Les fuyards hôteliers

Le client de la chambre 4 est venu régler leur note hier après-midi. Le voyant descendre avec des valises, j’ai cru qu’ils partaient plus tôt que prévu, mais non. Il n’y a que lui qui partait et il réglait tout le séjour par avance. Il voulait y ajouter quelques centaines (?) d’euros « pour les frais annexes ». J’ai refusé de l’argent ne correspondant à aucune facture.

J’ai suffisamment de bouteille dans le métier pour avoir vu ça à plusieurs reprises : un plaquage brutal, un départ en catimini pendant que l’autre est occupé ailleurs, en l’occurrence la partie de pétanque très animée que j’entendais depuis le hall et qu’il entendait forcément aussi. La conviction d’être très élégant parce qu’on a sorti le portefeuille, comme si ça pouvait compenser la lâcheté de ne pas affronter la réaction de la compagne ou du compagnon qu’on abandonne.

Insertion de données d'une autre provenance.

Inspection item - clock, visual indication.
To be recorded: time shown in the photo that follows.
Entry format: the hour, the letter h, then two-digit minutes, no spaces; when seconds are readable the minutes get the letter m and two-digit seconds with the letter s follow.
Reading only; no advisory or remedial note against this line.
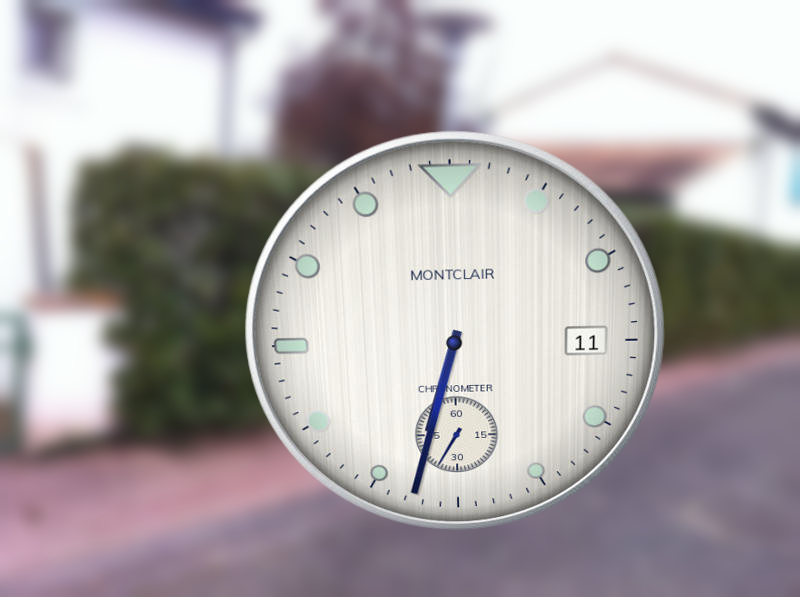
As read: 6h32m35s
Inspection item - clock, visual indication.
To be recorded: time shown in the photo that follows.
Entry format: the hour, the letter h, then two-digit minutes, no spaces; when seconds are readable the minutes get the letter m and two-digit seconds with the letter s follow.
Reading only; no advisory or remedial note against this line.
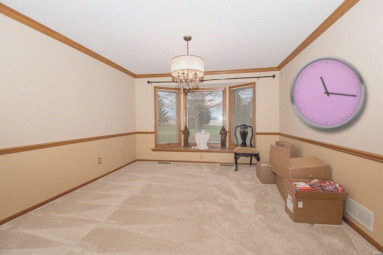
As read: 11h16
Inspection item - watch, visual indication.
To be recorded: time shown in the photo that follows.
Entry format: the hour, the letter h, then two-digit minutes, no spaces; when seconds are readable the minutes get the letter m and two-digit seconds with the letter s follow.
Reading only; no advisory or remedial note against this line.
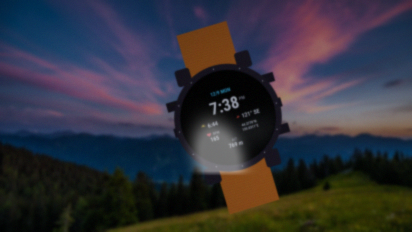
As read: 7h38
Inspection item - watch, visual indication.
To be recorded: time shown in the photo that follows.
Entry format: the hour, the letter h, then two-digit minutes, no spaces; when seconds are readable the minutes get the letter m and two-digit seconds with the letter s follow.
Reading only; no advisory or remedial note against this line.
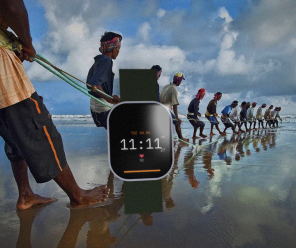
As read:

Je les connais par cœur, les fuyards hôteliers aux grandes largesses, des hommes le plus souvent. Les femmes partent plus volontiers sur une dispute qu’elles ont plus ou moins consciemment provoquée. Il a dû laisser un mot sur l’oreiller, une enveloppe pleine de mots plus ou moins beaux selon le talent racontant à quel point elle a été importante pour lui, qu’elle est une femme formidable, qu’il ne l’oubliera jamais. En ville, ils font aussi livrer des fleurs ou des bijoux ou autres babioles selon le standing, mais au fond c’est la même chose : un solde de tout compte. Les pires ajoutent dans leur message d’adieu qu’ils aimeront toujours le jouet dont ils se sont lassés, gardant le lien bien serré autour de l’autre, attaché au piquet du souvenir d’un amour tragique.

J’en ai vu se terrer des jours entiers ou débarquer leur lettre à la main, hagardes, en quête de quelqu’un qui leur dirait que tout cela n’est qu’une mauvaise blague. J’en ai vu des poignées. Natacha, comme les autres, cherchera à s’expliquer ce qu’elle a bien pu faire pour qu’un homme si aimant la quitte malgré tout, la quitte sans le lui dire en face.

J’espère pour Natacha que ça ne touchera pas d’autres cordes déjà fragiles qui risqueraient de se rompre. J’espère qu’elle choisira le chemin de la colère, au moins le temps de se redresser. Je le suis en tout cas : en colère pour elle, pour elles.